* [REQUIREMENTS] Report each line of the records below that contains the string "relative". Case counts.

* [RECORDS FOR THIS EXERCISE]
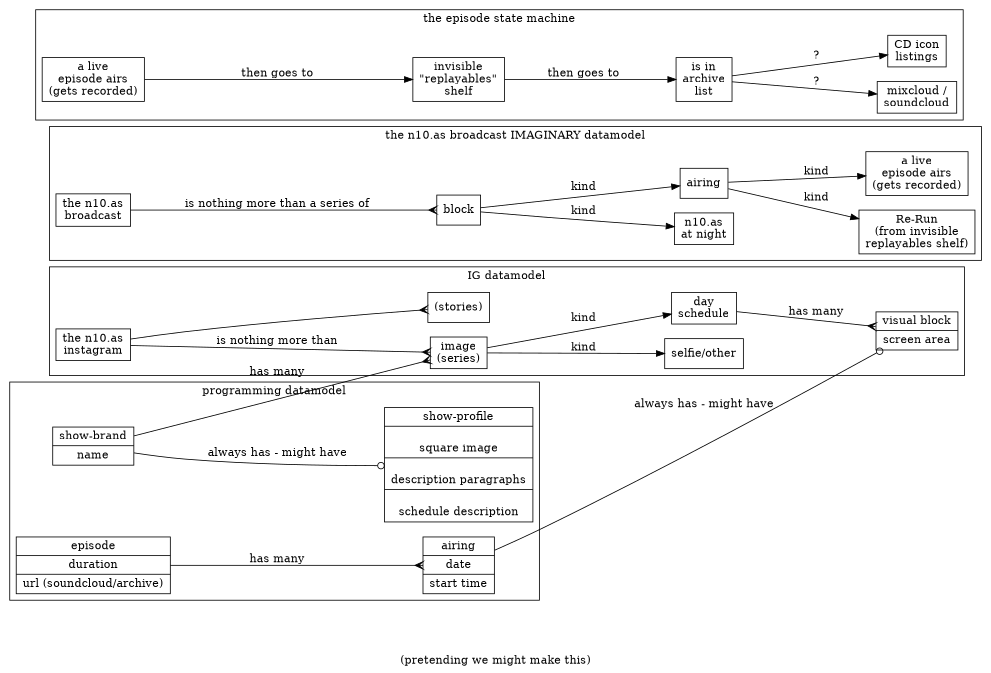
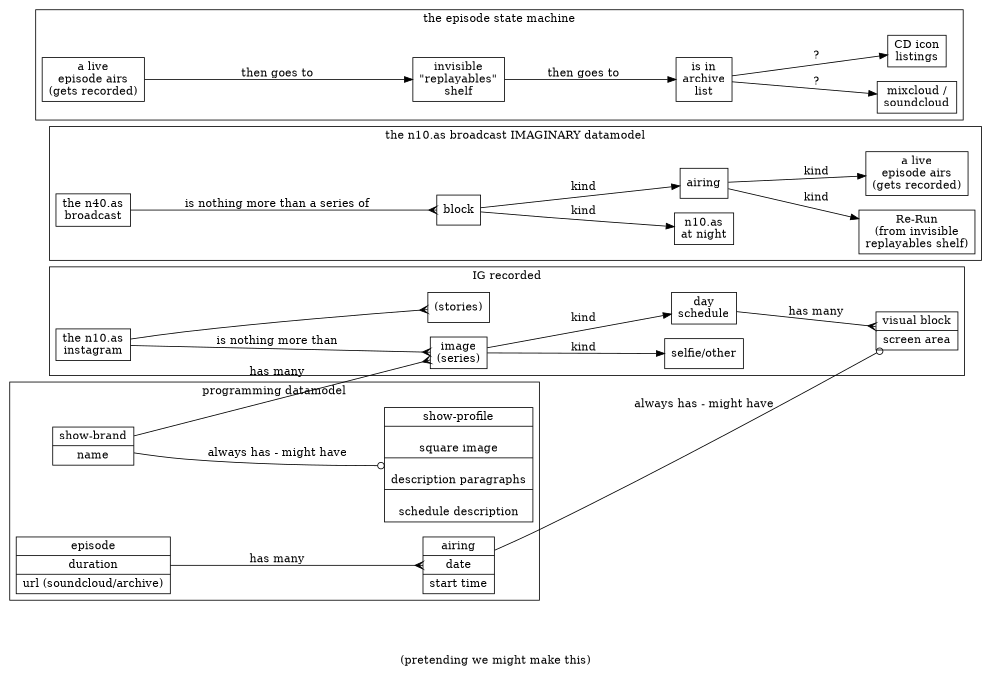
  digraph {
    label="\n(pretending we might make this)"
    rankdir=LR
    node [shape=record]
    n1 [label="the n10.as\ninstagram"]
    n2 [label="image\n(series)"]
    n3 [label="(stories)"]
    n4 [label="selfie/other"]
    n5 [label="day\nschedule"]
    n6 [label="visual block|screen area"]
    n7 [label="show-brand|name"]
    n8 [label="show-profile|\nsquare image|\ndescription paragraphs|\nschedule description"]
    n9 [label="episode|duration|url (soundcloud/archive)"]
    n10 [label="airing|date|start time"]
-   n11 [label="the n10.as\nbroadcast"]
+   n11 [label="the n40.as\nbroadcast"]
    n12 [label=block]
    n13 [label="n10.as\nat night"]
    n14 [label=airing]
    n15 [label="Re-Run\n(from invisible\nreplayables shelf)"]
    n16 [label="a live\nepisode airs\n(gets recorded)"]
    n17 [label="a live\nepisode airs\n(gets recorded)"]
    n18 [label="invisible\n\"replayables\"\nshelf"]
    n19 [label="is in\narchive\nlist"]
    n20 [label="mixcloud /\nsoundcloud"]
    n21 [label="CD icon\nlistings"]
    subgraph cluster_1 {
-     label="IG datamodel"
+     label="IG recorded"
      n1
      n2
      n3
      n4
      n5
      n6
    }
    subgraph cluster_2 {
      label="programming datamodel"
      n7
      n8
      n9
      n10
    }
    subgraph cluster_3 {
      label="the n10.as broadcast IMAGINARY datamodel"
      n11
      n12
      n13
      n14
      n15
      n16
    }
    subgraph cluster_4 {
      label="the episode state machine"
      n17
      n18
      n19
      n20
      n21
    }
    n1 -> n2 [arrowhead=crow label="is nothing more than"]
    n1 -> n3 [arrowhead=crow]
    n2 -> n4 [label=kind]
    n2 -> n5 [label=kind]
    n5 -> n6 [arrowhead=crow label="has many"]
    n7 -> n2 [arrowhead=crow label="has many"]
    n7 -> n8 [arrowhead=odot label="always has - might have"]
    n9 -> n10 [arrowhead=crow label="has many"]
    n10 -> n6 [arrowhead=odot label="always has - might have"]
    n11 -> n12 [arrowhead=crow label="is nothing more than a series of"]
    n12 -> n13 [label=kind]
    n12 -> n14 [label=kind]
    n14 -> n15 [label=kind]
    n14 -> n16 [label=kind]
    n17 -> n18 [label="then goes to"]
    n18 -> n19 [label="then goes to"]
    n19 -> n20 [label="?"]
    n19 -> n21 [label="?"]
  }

==

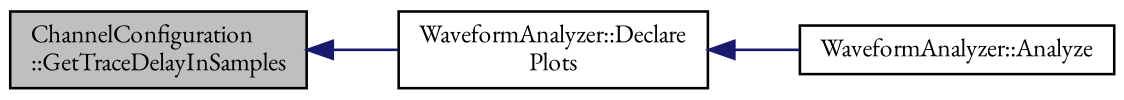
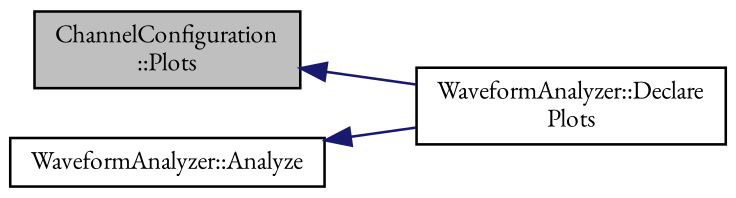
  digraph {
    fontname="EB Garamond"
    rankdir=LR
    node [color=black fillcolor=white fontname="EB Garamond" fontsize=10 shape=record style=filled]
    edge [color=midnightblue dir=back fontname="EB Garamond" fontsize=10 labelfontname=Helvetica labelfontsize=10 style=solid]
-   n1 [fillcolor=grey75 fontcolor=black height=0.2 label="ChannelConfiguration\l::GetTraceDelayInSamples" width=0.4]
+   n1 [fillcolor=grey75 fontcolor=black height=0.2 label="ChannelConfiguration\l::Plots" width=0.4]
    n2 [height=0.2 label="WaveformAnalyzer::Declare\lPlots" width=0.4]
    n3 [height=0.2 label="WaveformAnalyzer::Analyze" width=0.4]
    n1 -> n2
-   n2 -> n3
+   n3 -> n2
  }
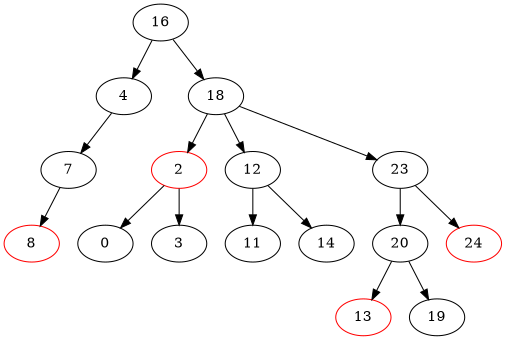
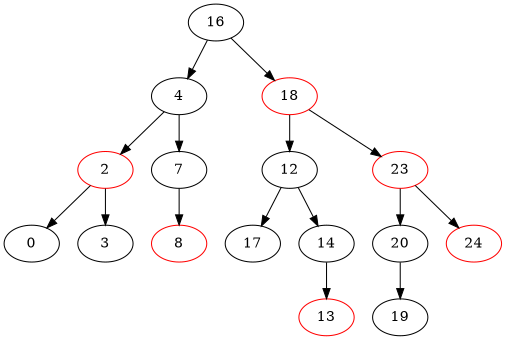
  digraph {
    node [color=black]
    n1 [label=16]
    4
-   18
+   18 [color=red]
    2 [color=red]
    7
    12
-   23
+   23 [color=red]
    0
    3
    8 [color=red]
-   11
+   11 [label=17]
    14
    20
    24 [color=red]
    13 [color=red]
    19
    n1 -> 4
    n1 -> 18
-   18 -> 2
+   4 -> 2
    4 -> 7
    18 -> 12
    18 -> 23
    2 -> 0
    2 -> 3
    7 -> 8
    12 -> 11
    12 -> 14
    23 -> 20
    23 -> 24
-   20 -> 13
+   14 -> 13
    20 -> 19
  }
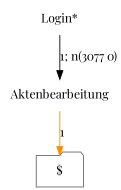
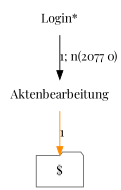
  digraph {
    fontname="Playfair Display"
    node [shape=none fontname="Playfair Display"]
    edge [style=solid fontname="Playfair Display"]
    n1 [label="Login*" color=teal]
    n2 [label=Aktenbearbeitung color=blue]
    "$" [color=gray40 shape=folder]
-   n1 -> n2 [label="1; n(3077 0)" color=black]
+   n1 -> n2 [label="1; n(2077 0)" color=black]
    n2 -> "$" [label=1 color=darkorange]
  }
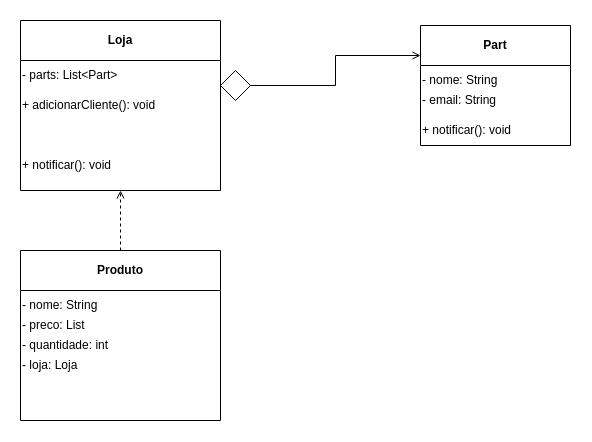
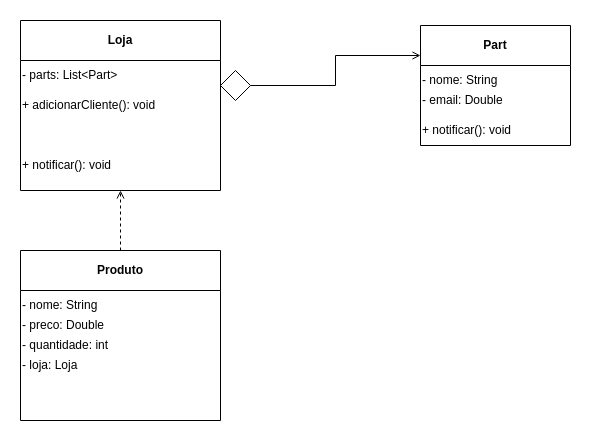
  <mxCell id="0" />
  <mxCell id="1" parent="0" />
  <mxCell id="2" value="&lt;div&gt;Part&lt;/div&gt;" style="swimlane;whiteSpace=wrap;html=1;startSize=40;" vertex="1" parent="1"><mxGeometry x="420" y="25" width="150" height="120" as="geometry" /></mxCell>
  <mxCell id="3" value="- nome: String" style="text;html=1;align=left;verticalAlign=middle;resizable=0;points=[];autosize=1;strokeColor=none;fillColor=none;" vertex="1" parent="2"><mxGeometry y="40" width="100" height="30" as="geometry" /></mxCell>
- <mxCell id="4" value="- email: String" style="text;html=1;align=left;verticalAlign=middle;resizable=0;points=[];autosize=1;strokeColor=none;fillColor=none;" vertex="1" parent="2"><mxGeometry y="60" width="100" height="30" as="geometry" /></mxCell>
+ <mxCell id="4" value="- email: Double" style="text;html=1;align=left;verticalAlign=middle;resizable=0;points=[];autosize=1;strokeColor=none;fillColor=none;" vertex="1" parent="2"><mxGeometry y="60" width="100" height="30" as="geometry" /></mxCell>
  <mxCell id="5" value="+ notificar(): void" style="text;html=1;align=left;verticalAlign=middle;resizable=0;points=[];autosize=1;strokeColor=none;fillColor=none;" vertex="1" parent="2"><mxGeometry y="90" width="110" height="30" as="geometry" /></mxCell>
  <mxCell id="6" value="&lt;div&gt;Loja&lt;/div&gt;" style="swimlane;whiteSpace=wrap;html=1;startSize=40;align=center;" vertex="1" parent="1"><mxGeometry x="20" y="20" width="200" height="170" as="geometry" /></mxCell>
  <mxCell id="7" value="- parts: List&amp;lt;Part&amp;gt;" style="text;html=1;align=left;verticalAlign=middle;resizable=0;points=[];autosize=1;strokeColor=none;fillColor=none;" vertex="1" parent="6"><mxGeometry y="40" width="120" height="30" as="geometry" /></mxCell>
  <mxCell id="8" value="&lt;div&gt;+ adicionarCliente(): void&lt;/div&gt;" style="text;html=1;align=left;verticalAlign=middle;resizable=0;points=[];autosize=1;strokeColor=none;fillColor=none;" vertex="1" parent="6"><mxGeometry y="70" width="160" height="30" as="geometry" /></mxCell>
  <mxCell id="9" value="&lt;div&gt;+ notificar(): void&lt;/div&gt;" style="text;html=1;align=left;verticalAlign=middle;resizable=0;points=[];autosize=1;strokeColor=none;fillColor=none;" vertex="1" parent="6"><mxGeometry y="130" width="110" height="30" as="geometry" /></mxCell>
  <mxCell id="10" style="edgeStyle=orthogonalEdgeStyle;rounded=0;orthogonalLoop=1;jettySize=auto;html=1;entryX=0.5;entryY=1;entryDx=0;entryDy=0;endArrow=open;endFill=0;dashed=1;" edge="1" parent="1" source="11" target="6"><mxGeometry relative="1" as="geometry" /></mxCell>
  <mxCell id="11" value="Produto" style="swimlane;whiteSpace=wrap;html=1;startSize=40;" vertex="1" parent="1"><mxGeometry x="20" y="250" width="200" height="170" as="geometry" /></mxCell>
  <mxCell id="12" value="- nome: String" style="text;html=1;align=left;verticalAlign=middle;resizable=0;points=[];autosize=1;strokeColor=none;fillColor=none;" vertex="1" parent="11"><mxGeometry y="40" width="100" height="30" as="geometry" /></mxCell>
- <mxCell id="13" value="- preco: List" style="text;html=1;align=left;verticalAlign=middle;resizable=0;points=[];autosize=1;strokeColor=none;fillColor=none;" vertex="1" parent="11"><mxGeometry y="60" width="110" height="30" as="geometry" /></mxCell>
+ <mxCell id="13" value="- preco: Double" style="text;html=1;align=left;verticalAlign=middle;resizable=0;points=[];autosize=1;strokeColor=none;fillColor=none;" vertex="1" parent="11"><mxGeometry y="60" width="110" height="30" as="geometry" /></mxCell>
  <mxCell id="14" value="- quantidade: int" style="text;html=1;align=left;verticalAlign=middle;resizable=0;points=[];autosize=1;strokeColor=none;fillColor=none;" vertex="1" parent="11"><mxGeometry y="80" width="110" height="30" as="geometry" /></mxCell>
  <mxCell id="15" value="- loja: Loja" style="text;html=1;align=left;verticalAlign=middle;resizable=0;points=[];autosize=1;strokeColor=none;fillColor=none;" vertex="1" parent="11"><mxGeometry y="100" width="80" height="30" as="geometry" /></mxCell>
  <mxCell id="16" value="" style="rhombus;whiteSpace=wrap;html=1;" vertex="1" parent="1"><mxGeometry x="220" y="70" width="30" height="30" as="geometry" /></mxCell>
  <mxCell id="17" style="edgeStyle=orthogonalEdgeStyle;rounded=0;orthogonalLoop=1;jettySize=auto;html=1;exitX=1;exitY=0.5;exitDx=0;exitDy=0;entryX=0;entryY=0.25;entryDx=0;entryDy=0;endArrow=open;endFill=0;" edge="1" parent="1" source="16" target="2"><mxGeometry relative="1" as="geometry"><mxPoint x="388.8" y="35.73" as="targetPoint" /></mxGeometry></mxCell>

--

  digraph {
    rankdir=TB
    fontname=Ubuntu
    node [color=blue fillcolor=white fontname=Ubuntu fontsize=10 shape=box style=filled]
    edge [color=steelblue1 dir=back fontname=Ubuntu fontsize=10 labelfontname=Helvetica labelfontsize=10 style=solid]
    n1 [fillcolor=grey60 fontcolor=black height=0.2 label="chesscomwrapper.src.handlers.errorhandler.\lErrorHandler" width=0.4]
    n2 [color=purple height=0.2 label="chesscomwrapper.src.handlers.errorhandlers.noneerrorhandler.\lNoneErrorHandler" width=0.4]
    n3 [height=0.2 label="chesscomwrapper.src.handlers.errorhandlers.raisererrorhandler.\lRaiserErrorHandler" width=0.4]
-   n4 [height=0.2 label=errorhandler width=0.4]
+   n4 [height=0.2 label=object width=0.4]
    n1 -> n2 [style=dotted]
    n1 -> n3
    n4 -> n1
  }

* [CORRECT RESULT]
  <mxCell id="10" style="edgeStyle=orthogonalEdgeStyle;rounded=0;orthogonalLoop=1;jettySize=auto;html=1;entryX=0.5;entryY=1;entryDx=0;entryDy=0;endArrow=open;endFill=0;dashed=1;" edge="1" parent="1" source="11" target="6"><mxGeometry relative="1" as="geometry" /></mxCell>
  <mxCell id="17" style="edgeStyle=orthogonalEdgeStyle;rounded=0;orthogonalLoop=1;jettySize=auto;html=1;exitX=1;exitY=0.5;exitDx=0;exitDy=0;entryX=0;entryY=0.25;entryDx=0;entryDy=0;endArrow=open;endFill=0;" edge="1" parent="1" source="16" target="2"><mxGeometry relative="1" as="geometry"><mxPoint x="388.8" y="35.73" as="targetPoint" /></mxGeometry></mxCell>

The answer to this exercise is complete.